**Dataset records**
····················
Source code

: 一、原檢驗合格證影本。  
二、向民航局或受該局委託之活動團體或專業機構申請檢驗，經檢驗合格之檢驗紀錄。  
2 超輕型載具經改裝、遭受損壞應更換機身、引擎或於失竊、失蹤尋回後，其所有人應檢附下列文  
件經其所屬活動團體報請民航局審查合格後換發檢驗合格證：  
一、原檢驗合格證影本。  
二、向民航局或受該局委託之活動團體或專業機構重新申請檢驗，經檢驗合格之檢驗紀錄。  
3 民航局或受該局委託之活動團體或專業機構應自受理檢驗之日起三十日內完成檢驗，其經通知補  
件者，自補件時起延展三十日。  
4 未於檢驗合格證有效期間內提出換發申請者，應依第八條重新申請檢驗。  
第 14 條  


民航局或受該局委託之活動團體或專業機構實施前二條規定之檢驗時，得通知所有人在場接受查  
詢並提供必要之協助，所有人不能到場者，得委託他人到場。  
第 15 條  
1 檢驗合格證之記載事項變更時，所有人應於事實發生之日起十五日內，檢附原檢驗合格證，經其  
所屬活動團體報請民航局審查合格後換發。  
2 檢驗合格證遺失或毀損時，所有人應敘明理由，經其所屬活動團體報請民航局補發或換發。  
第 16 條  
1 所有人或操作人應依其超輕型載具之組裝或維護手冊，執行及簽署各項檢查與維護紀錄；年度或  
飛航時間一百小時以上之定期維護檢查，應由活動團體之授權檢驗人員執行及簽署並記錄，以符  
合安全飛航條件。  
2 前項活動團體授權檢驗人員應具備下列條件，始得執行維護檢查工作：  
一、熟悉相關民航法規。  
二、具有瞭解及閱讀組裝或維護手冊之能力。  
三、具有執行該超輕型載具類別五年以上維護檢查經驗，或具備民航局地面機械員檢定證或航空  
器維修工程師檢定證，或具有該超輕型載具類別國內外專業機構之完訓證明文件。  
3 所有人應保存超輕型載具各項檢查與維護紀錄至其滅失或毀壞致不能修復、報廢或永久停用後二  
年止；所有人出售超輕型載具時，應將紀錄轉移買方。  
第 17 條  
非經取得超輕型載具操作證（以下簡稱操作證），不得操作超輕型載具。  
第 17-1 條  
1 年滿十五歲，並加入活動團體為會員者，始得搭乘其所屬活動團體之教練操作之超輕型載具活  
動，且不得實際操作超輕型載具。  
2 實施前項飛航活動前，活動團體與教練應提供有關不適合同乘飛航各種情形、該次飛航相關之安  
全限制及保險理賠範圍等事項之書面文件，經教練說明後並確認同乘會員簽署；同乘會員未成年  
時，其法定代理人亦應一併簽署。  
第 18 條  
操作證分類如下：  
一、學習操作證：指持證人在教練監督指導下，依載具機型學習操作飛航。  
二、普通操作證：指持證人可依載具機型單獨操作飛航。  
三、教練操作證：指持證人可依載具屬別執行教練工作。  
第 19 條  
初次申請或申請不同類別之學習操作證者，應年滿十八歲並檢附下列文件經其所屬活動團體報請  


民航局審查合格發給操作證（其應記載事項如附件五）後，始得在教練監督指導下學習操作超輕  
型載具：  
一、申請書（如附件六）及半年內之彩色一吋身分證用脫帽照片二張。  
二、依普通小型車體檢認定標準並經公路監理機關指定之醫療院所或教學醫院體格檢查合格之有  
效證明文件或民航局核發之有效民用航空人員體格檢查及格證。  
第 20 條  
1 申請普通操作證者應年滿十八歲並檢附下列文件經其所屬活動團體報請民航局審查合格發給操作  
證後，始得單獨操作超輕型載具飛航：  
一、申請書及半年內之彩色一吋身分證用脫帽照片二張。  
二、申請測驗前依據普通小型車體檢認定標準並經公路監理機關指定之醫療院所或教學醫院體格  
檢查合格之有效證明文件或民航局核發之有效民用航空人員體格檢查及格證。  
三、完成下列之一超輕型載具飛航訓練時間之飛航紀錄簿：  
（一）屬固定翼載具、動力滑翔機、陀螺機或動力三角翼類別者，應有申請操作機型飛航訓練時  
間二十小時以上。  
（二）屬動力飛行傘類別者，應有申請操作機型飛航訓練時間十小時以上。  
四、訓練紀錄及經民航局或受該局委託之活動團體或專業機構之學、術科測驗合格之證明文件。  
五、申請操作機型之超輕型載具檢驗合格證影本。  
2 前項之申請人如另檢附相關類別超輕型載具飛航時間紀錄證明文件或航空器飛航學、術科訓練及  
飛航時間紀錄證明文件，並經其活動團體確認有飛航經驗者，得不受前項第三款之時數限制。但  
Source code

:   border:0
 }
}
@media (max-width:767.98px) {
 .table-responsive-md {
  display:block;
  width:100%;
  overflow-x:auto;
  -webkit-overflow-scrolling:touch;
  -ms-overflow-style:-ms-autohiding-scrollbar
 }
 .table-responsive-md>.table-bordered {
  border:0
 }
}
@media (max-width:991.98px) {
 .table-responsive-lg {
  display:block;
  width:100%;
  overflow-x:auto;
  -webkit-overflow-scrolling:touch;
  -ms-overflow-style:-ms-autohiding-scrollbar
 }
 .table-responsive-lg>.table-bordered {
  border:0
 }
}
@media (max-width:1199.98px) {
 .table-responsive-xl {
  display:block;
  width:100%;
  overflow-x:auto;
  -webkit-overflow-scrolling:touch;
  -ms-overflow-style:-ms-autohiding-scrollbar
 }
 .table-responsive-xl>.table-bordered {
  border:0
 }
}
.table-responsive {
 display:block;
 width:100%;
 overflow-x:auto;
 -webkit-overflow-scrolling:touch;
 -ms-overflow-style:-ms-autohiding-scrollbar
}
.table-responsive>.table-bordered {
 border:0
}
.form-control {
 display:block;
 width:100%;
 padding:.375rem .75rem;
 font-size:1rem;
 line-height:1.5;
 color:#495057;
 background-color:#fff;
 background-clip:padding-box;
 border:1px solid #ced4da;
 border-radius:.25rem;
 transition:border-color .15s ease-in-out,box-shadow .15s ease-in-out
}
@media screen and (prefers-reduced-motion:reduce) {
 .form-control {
····················
**Request**
Return the source text of every entry above verbatim, keeping each line unchanged.

**Result of this exercise**
Source code

: 一、原檢驗合格證影本。  
二、向民航局或受該局委託之活動團體或專業機構申請檢驗，經檢驗合格之檢驗紀錄。  
2 超輕型載具經改裝、遭受損壞應更換機身、引擎或於失竊、失蹤尋回後，其所有人應檢附下列文  
件經其所屬活動團體報請民航局審查合格後換發檢驗合格證：  
一、原檢驗合格證影本。  
二、向民航局或受該局委託之活動團體或專業機構重新申請檢驗，經檢驗合格之檢驗紀錄。  
3 民航局或受該局委託之活動團體或專業機構應自受理檢驗之日起三十日內完成檢驗，其經通知補  
件者，自補件時起延展三十日。  
4 未於檢驗合格證有效期間內提出換發申請者，應依第八條重新申請檢驗。  
第 14 條  


民航局或受該局委託之活動團體或專業機構實施前二條規定之檢驗時，得通知所有人在場接受查  
詢並提供必要之協助，所有人不能到場者，得委託他人到場。  
第 15 條  
1 檢驗合格證之記載事項變更時，所有人應於事實發生之日起十五日內，檢附原檢驗合格證，經其  
所屬活動團體報請民航局審查合格後換發。  
2 檢驗合格證遺失或毀損時，所有人應敘明理由，經其所屬活動團體報請民航局補發或換發。  
第 16 條  
1 所有人或操作人應依其超輕型載具之組裝或維護手冊，執行及簽署各項檢查與維護紀錄；年度或  
飛航時間一百小時以上之定期維護檢查，應由活動團體之授權檢驗人員執行及簽署並記錄，以符  
合安全飛航條件。  
2 前項活動團體授權檢驗人員應具備下列條件，始得執行維護檢查工作：  
一、熟悉相關民航法規。  
二、具有瞭解及閱讀組裝或維護手冊之能力。  
三、具有執行該超輕型載具類別五年以上維護檢查經驗，或具備民航局地面機械員檢定證或航空  
器維修工程師檢定證，或具有該超輕型載具類別國內外專業機構之完訓證明文件。  
3 所有人應保存超輕型載具各項檢查與維護紀錄至其滅失或毀壞致不能修復、報廢或永久停用後二  
年止；所有人出售超輕型載具時，應將紀錄轉移買方。  
第 17 條  
非經取得超輕型載具操作證（以下簡稱操作證），不得操作超輕型載具。  
第 17-1 條  
1 年滿十五歲，並加入活動團體為會員者，始得搭乘其所屬活動團體之教練操作之超輕型載具活  
動，且不得實際操作超輕型載具。  
2 實施前項飛航活動前，活動團體與教練應提供有關不適合同乘飛航各種情形、該次飛航相關之安  
全限制及保險理賠範圍等事項之書面文件，經教練說明後並確認同乘會員簽署；同乘會員未成年  
時，其法定代理人亦應一併簽署。  
第 18 條  
操作證分類如下：  
一、學習操作證：指持證人在教練監督指導下，依載具機型學習操作飛航。  
二、普通操作證：指持證人可依載具機型單獨操作飛航。  
三、教練操作證：指持證人可依載具屬別執行教練工作。  
第 19 條  
初次申請或申請不同類別之學習操作證者，應年滿十八歲並檢附下列文件經其所屬活動團體報請  


民航局審查合格發給操作證（其應記載事項如附件五）後，始得在教練監督指導下學習操作超輕  
型載具：  
一、申請書（如附件六）及半年內之彩色一吋身分證用脫帽照片二張。  
二、依普通小型車體檢認定標準並經公路監理機關指定之醫療院所或教學醫院體格檢查合格之有  
效證明文件或民航局核發之有效民用航空人員體格檢查及格證。  
第 20 條  
1 申請普通操作證者應年滿十八歲並檢附下列文件經其所屬活動團體報請民航局審查合格發給操作  
證後，始得單獨操作超輕型載具飛航：  
一、申請書及半年內之彩色一吋身分證用脫帽照片二張。  
二、申請測驗前依據普通小型車體檢認定標準並經公路監理機關指定之醫療院所或教學醫院體格  
檢查合格之有效證明文件或民航局核發之有效民用航空人員體格檢查及格證。  
三、完成下列之一超輕型載具飛航訓練時間之飛航紀錄簿：  
（一）屬固定翼載具、動力滑翔機、陀螺機或動力三角翼類別者，應有申請操作機型飛航訓練時  
間二十小時以上。  
（二）屬動力飛行傘類別者，應有申請操作機型飛航訓練時間十小時以上。  
四、訓練紀錄及經民航局或受該局委託之活動團體或專業機構之學、術科測驗合格之證明文件。  
五、申請操作機型之超輕型載具檢驗合格證影本。  
2 前項之申請人如另檢附相關類別超輕型載具飛航時間紀錄證明文件或航空器飛航學、術科訓練及  
飛航時間紀錄證明文件，並經其活動團體確認有飛航經驗者，得不受前項第三款之時數限制。但  
Source code

:   border:0
 }
}
@media (max-width:767.98px) {
 .table-responsive-md {
  display:block;
  width:100%;
  overflow-x:auto;
  -webkit-overflow-scrolling:touch;
  -ms-overflow-style:-ms-autohiding-scrollbar
 }
 .table-responsive-md>.table-bordered {
  border:0
 }
}
@media (max-width:991.98px) {
 .table-responsive-lg {
  display:block;
  width:100%;
  overflow-x:auto;
  -webkit-overflow-scrolling:touch;
  -ms-overflow-style:-ms-autohiding-scrollbar
 }
 .table-responsive-lg>.table-bordered {
  border:0
 }
}
@media (max-width:1199.98px) {
 .table-responsive-xl {
  display:block;
  width:100%;
  overflow-x:auto;
  -webkit-overflow-scrolling:touch;
  -ms-overflow-style:-ms-autohiding-scrollbar
 }
 .table-responsive-xl>.table-bordered {
  border:0
 }
}
.table-responsive {
 display:block;
 width:100%;
 overflow-x:auto;
 -webkit-overflow-scrolling:touch;
 -ms-overflow-style:-ms-autohiding-scrollbar
}
.table-responsive>.table-bordered {
 border:0
}
.form-control {
 display:block;
 width:100%;
 padding:.375rem .75rem;
 font-size:1rem;
 line-height:1.5;
 color:#495057;
 background-color:#fff;
 background-clip:padding-box;
 border:1px solid #ced4da;
 border-radius:.25rem;
 transition:border-color .15s ease-in-out,box-shadow .15s ease-in-out
}
@media screen and (prefers-reduced-motion:reduce) {
 .form-control {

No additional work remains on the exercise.